It turns out I’m not the only one who’s ever wondered if it’s possible to comfortably run a marathon. At the weekend, a runner got in a touch after Googling that same question (see her comment at the bottom of last week’s post). I’m just sorry I couldn’t give her a concrete answer. But it got me thinking.
If comfort were my goal I’d spend every evening on the sofa. Most people run marathons to see how far and hard they can push themselves. After months of training, everyone wants to run their best time on race day. You don’t want to be comfortable; you don’t want to be in agony either, of course, but if it feels too easy you’re not pushing hard enough.
Thing is, my marathon on 17 April isn’t my ultimate goal. That’s two years away. The Marathon des Sables is a 150 mile race across the Sahara, split into six legs, varying in length from 20 to 50 miles. It will be many things; comfortable isn’t one of them. My thinking is this: if I can run 26.2 miles around the benign streets of Brighton relatively comfortably, I can mitigate the inevitable agony the MdS has in store for me.
So, as shown on this week’s schedule (again modelled by Sprog the Elder – my new coach), I’m going to be running my long runs over hills from now on. I’ll also be heading to the beach from time to time to vary the surfaces I’m running on. If I’m going to be able to minimise the discomfort on 17 April, I need to increase the discomfort now.
I suppose it boils down to this: the Brighton Marathon will be the culmination of months of training for most people taking part, but for me it will be another training run.

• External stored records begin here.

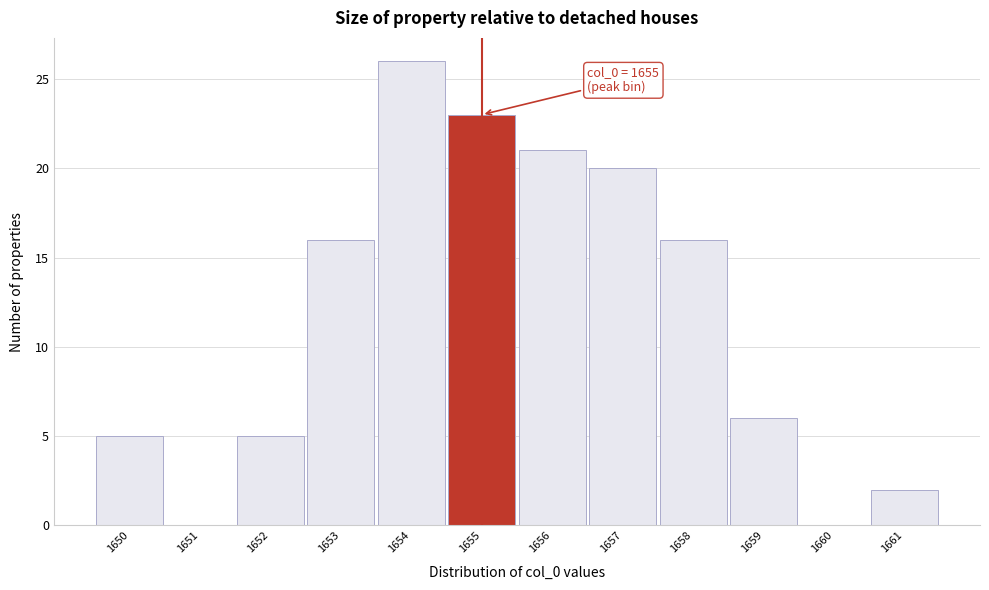

Which range on the x-axis has the tallest bar?

1653.5 to 1654.5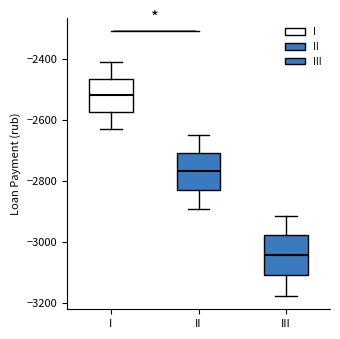

Where is the upper edge of the box for III on the y-axis? The values are not printed on the chart, so give them approximately, as read against the axis.

-2980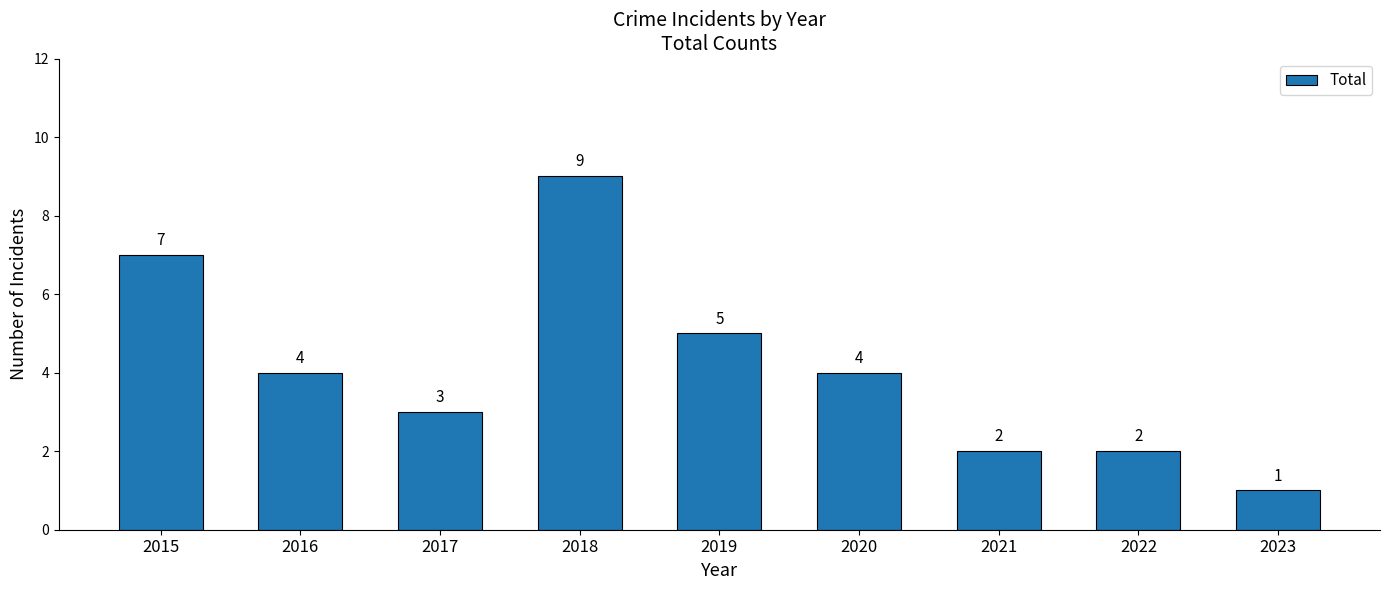

How many data points are less than 4?

4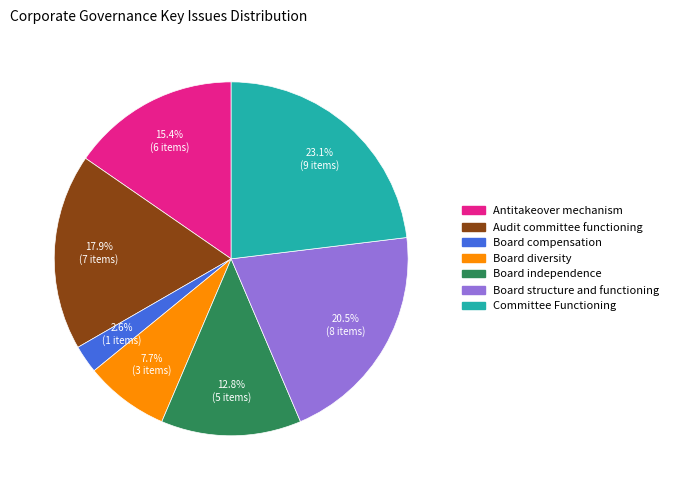

Which has a higher value, Board independence or Antitakeover mechanism?

Antitakeover mechanism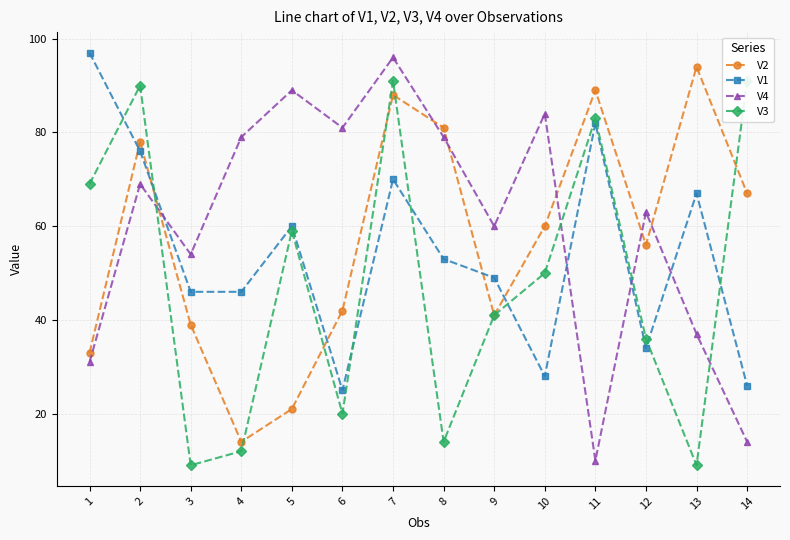

What is the approximate value of V4 at 3?

54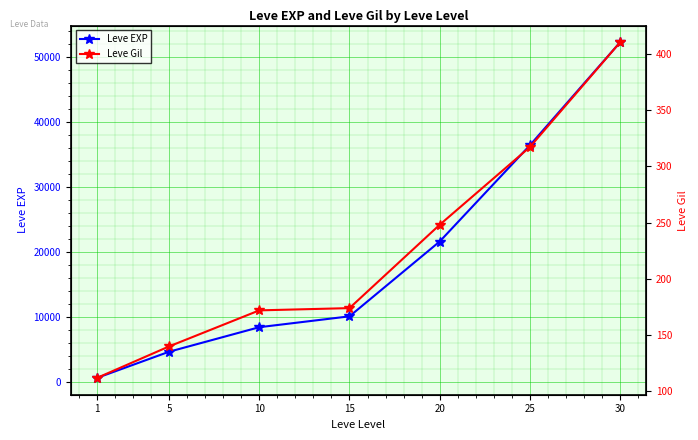

What are all the series names shown in the legend?

Leve EXP, Leve Gil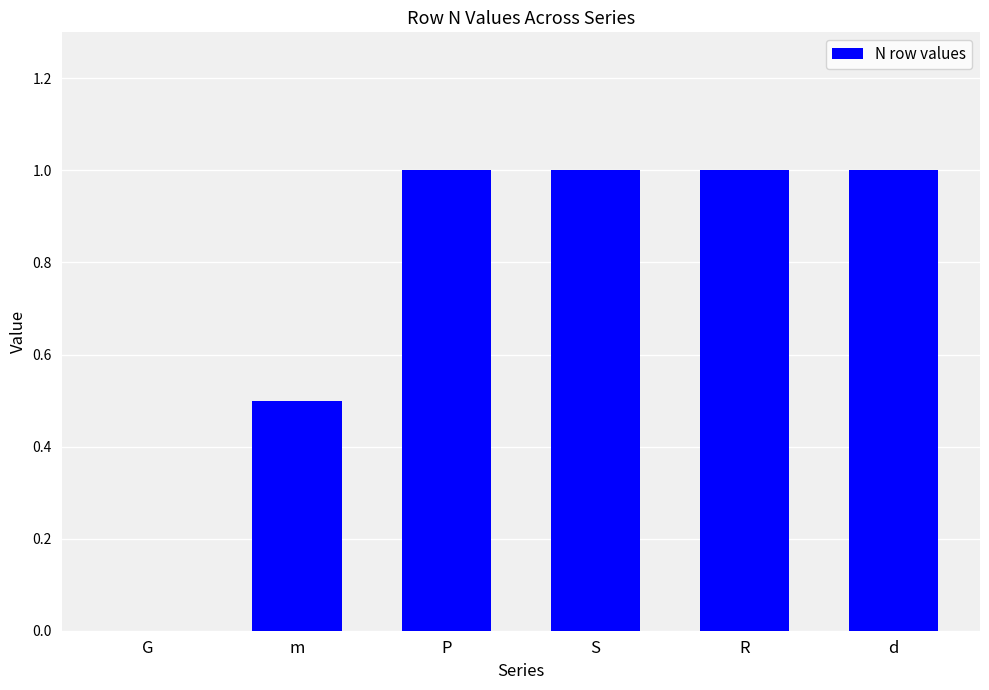

Which has a higher value, m or S?

S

Of course, not just any other; it will be the best training run ever, with thousands of other runners, crowds of onlookers (including my kids, waving their specially made flags) and a carnival atmosphere.
I’ll have to remember that on the day and not get too swept along. I want to run the marathon in under four hours. But not at any cost. All this isn’t a sprint, after all, it’s an ultra marathon.